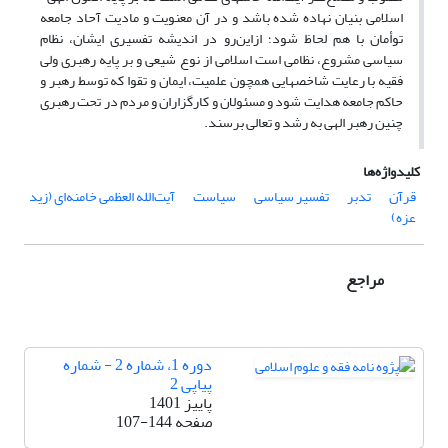
اسلامی بنیان نهاده شده باشد و در آن معنویت و مادیت آحاد جامعه
توأمان با هم لحاظ شود؛ از‌این‌رو در اندیشه تفسیری ایشان، نظام
سیاسی مشروع، نظامی است اسلامی از نوع شیعی و بر پایه رهبری ولی
فقیه با رعایت شاخص­هایی همچون علمیت، ایمان و تقوا که توسط رهبر و
حاکم جامعه هدایت شود و مسئولان و کارگزاران و مردم در تحت رهبری
چنین رهبر الهی به رشد و تعالی برسند.
کلیدواژه‌ها
قرآن
تدبر
تفسیر سیاسی
سیاست
آیت‌الله العظمی خامنه‌ای (زید
عزه)
مراجع
دوره 1، شماره 2 - شماره
پیاپی 2
پاییز 1401
صفحه
107-144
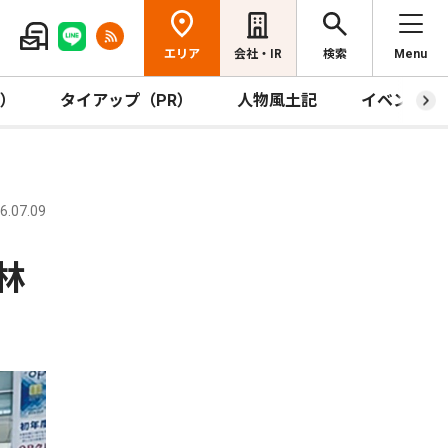
エリア
会社・IR
検索
Menu
R）
タイアップ（PR）
人物風土記
イベント
.07.09
林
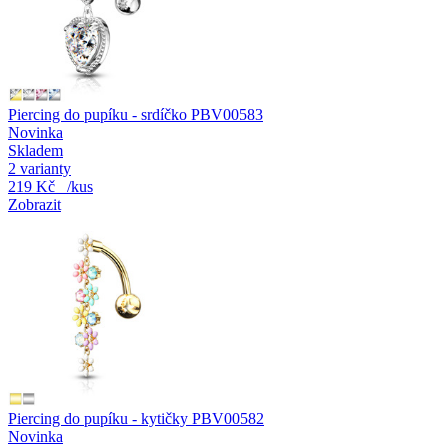
Piercing do pupíku - srdíčko PBV00583
Novinka
Skladem
2 varianty
219 Kč
/kus
Zobrazit
Piercing do pupíku - kytičky PBV00582
Novinka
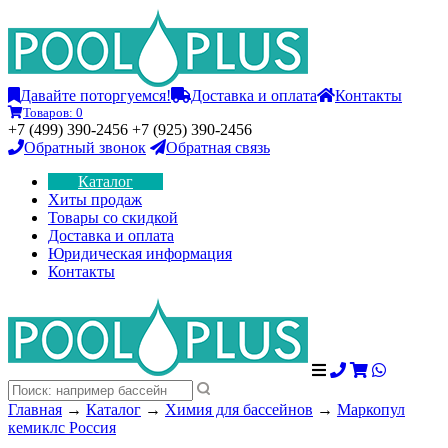
Давайте поторгуемся!
Доставка и оплата
Контакты
Товаров:
0
+7 (499) 390-2456 +7 (925) 390-2456
Обратный звонок
Обратная связь
Каталог
Хиты продаж
Товары со скидкой
Доставка и оплата
Юридическая информация
Контакты
Главная
→
Каталог
→
Химия для бассейнов
→
Маркопул
кемиклс Россия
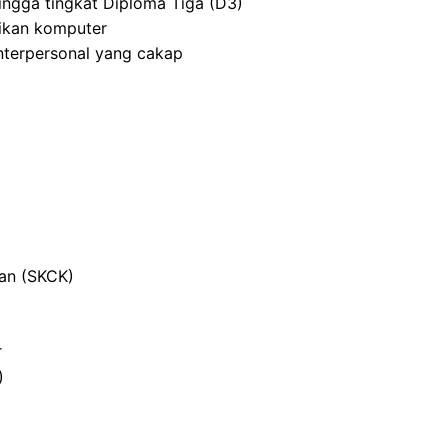
ingga tingkat Diploma Tiga (D3)
ikan komputer
nterpersonal yang cakap
ian (SKCK)
r
)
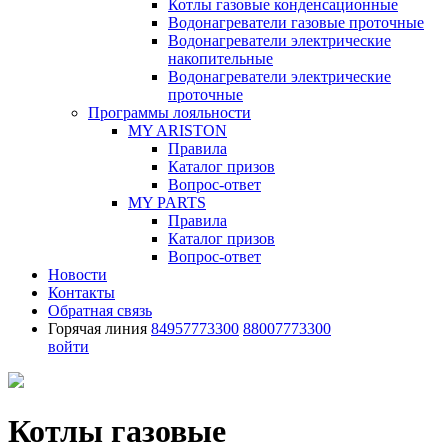
Котлы газовые конденсационные
Водонагреватели газовые проточные
Водонагреватели электрические
накопительные
Водонагреватели электрические
проточные
Программы лояльности
MY ARISTON
Правила
Каталог призов
Вопрос-ответ
MY PARTS
Правила
Каталог призов
Вопрос-ответ
Новости
Контакты
Обратная связь
Горячая линия
84957773300
88007773300
войти
Котлы газовые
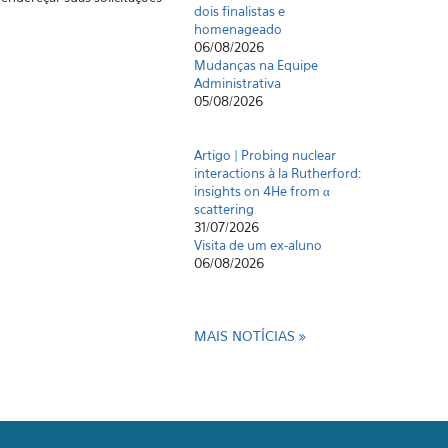
dois finalistas e
homenageado
06/08/2026
Mudanças na Equipe
Administrativa
05/08/2026
Artigo | Probing nuclear
interactions à la Rutherford:
insights on 4He from α
scattering
31/07/2026
Visita de um ex-aluno
06/08/2026
MAIS NOTÍCIAS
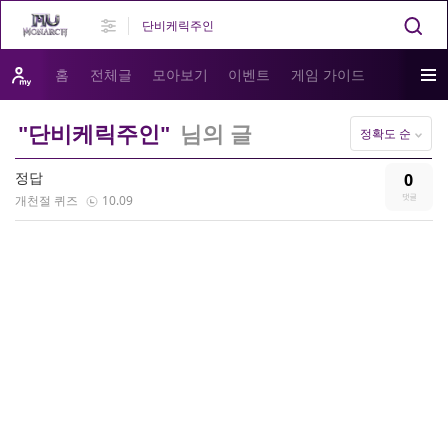
홈
전체글
모아보기
이벤트
게임 가이드
"단비케릭주인"
님의 글
정확도 순
정답
0
개천절 퀴즈
10.09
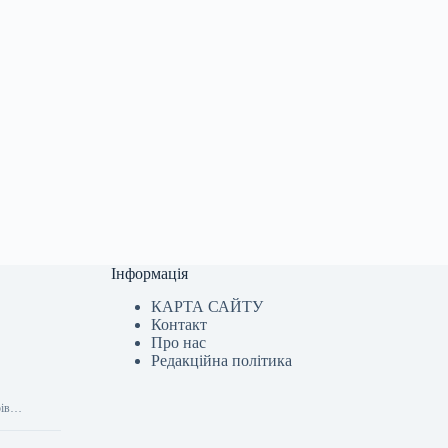
Інформація
КАРТА САЙТУ
Контакт
Про нас
Редакційна політика
арів…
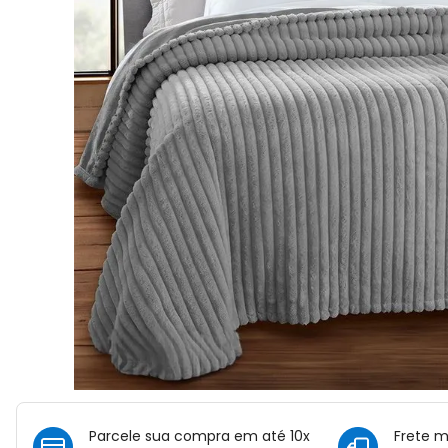
Parcele sua compra em até 10x
Frete 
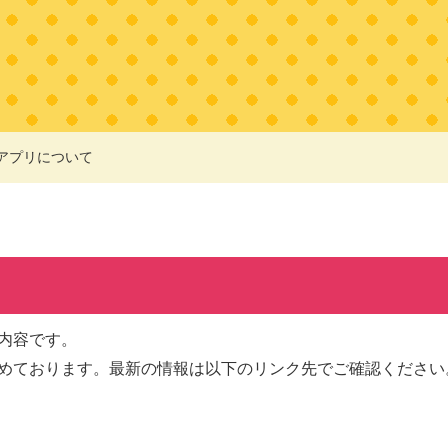
アプリについて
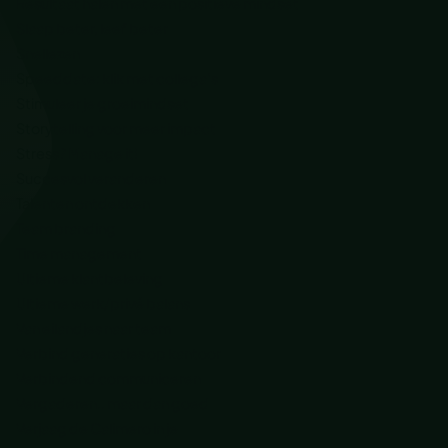
Resultaat halen met een positieve mindset
Slaap beter, leef beter
Snellezen
Speeddate: klik met collega’s
Stimuleer je groeimindset
Storytelling voor meer impact
Stress? Manage it!
Succesvol veranderen
Talenten ontdekken
Team branding
Time management
Ultieme klantbeleving
Ultieme werk/privé balans
Van eilandjes naar team
Verbind generaties op kantoor
Verbindend communiceren
Vergaderen.. maar dan goed
Verjaag de Calimero in je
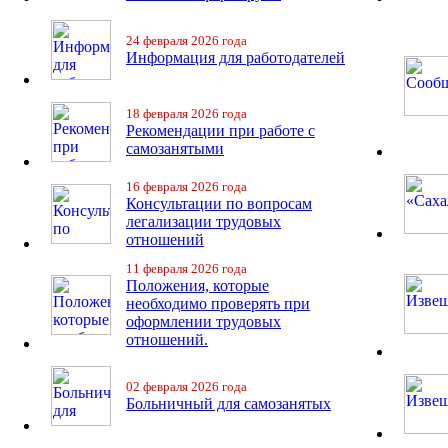
24 февраля 2026 года
Информация для работодателей
18 февраля 2026 года
Рекомендации при работе с
самозанятыми
16 февраля 2026 года
Консультации по вопросам
легализации трудовых
отношений
11 февраля 2026 года
Положения, которые
необходимо проверять при
оформлении трудовых
отношений.
02 февраля 2026 года
Больничный для самозанятых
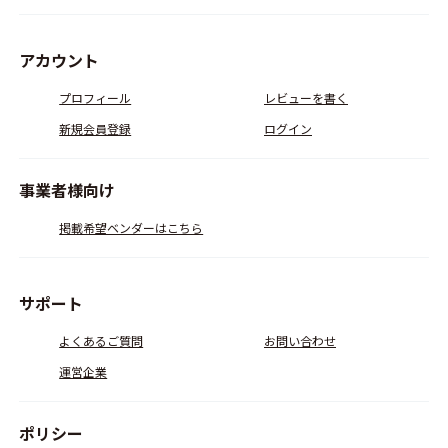
アカウント
プロフィール
レビューを書く
新規会員登録
ログイン
事業者様向け
掲載希望ベンダーはこちら
サポート
よくあるご質問
お問い合わせ
運営企業
ポリシー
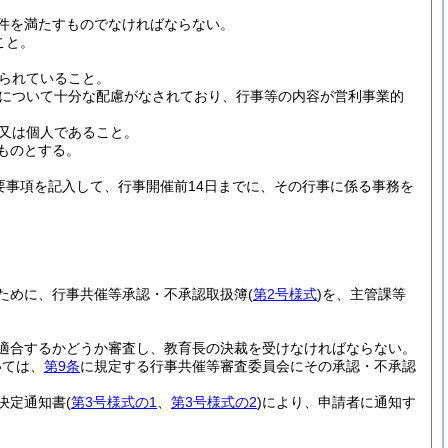
件を満たすものでなければならない。
こと。
られていること。
について十分な配慮がなされており、行事等の内容が営利事業的
又は個人であること。
ものとする。
要事項を記入して、行事開催前14日までに、その行事に係る事務を
ために、行事共催等承認・不承認取扱簿
(
第2号様式
)
を、主管課等
適合するかどうか審査し、教育長の決裁を受けなければならない。
いては、
第9条
に規定する行事共催等審査委員会にその承認・不承認
決定通知書
(
第3号様式の1
、
第3号様式の2
)
により、申請者に通知す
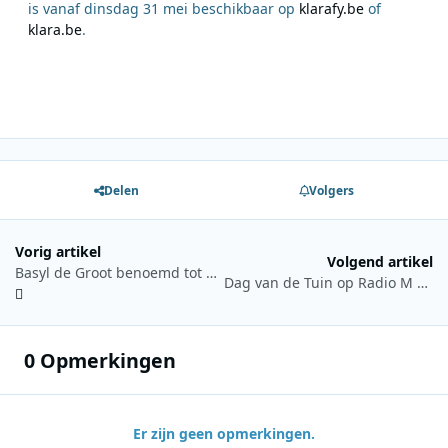
is vanaf dinsdag 31 mei beschikbaar op
klarafy.be
of
klara.be
.
Delen
Volgers
Vorig artikel
Volgend artikel
Basyl de Groot benoemd tot nieuwe zendermanager NPO 3FM
Dag van de Tuin op Radio M Utrecht
0 Opmerkingen
Er zijn geen opmerkingen.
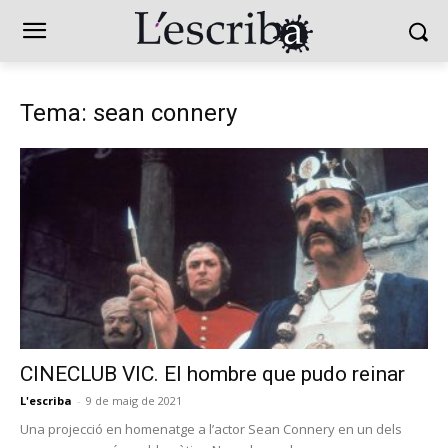
Tema: sean connery
CINECLUB VIC. El hombre que pudo reinar
L'escriba
-
9 de maig de 2021
Una projecció en homenatge a l’actor Sean Connery en un dels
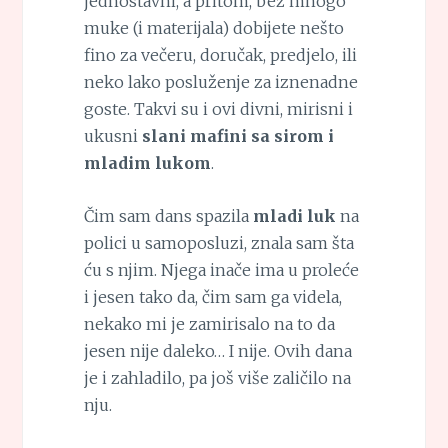
jednostavni, a pritom, bez mnogo
muke (i materijala) dobijete nešto
fino za večeru, doručak, predjelo, ili
neko lako posluženje za iznenadne
goste. Takvi su i ovi divni, mirisni i
ukusni
slani mafini sa sirom i
mladim lukom
.
Čim sam dans spazila
mladi luk
na
polici u samoposluzi, znala sam šta
ću s njim. Njega inače ima u proleće
i jesen tako da, čim sam ga videla,
nekako mi je zamirisalo na to da
jesen nije daleko… I nije. Ovih dana
je i zahladilo, pa još više zaličilo na
nju.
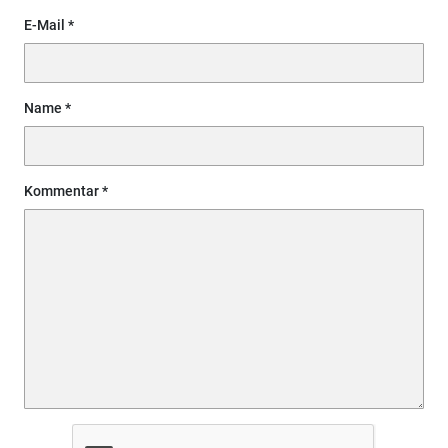
E-Mail
Name
Kommentar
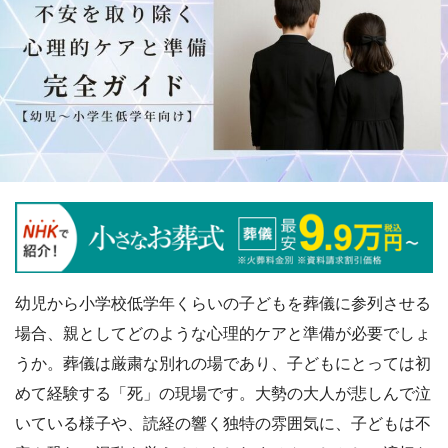
幼児から小学校低学年くらいの子どもを葬儀に参列させる
場合、親としてどのような心理的ケアと準備が必要でしょ
うか。葬儀は厳粛な別れの場であり、子どもにとっては初
めて経験する「死」の現場です。大勢の大人が悲しんで泣
いている様子や、読経の響く独特の雰囲気に、子どもは不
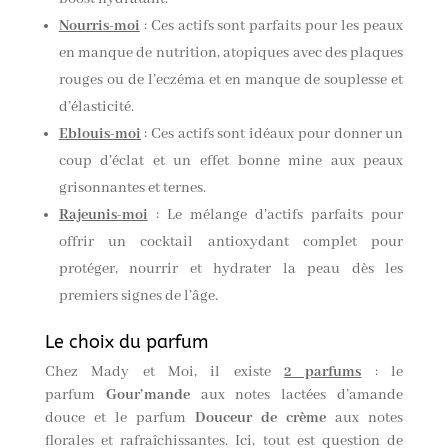
Nourris-moi
: Ces actifs sont parfaits pour les peaux
en manque de nutrition, atopiques avec des plaques
rouges ou de l’eczéma et en manque de souplesse et
d’élasticité.
Eblouis-moi
: Ces actifs sont idéaux pour donner un
coup d’éclat et un effet bonne mine aux peaux
grisonnantes et ternes.
Rajeunis-moi
: Le mélange d’actifs parfaits pour
offrir un cocktail antioxydant complet pour
protéger, nourrir et hydrater la peau dès les
premiers signes de l’âge.
Le choix du parfum
Chez Mady et Moi, il existe
2 parfums
: le
parfum
Gour’mande
aux notes lactées d’amande
douce et le parfum
Douceur de crème
aux notes
florales et rafraîchissantes. Ici, tout est question de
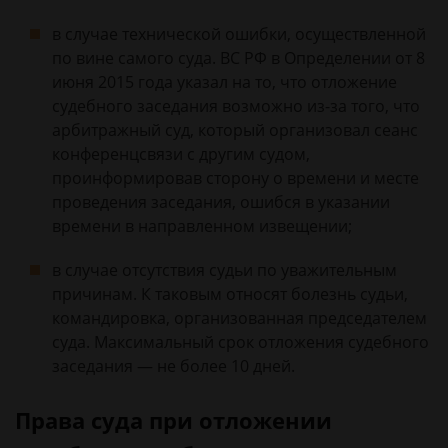
в случае технической ошибки, осуществленной
по вине самого суда. ВС РФ в Определении от 8
июня 2015 года указал на то, что отложение
судебного заседания возможно из-за того, что
арбитражный суд, который организовал сеанс
конференцсвязи с другим судом,
проинформировав сторону о времени и месте
проведения заседания, ошибся в указании
времени в направленном извещении;
в случае отсутствия судьи по уважительным
причинам. К таковым относят болезнь судьи,
командировка, организованная председателем
суда. Максимальный срок отложения судебного
заседания — не более 10 дней.
Права суда при отложении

-*-*-

→ Task prompt
Set apart and copy each line of the records that holds the word "jesen".

→ Written response
i jesen tako da, čim sam ga videla,
jesen nije daleko… I nije. Ovih dana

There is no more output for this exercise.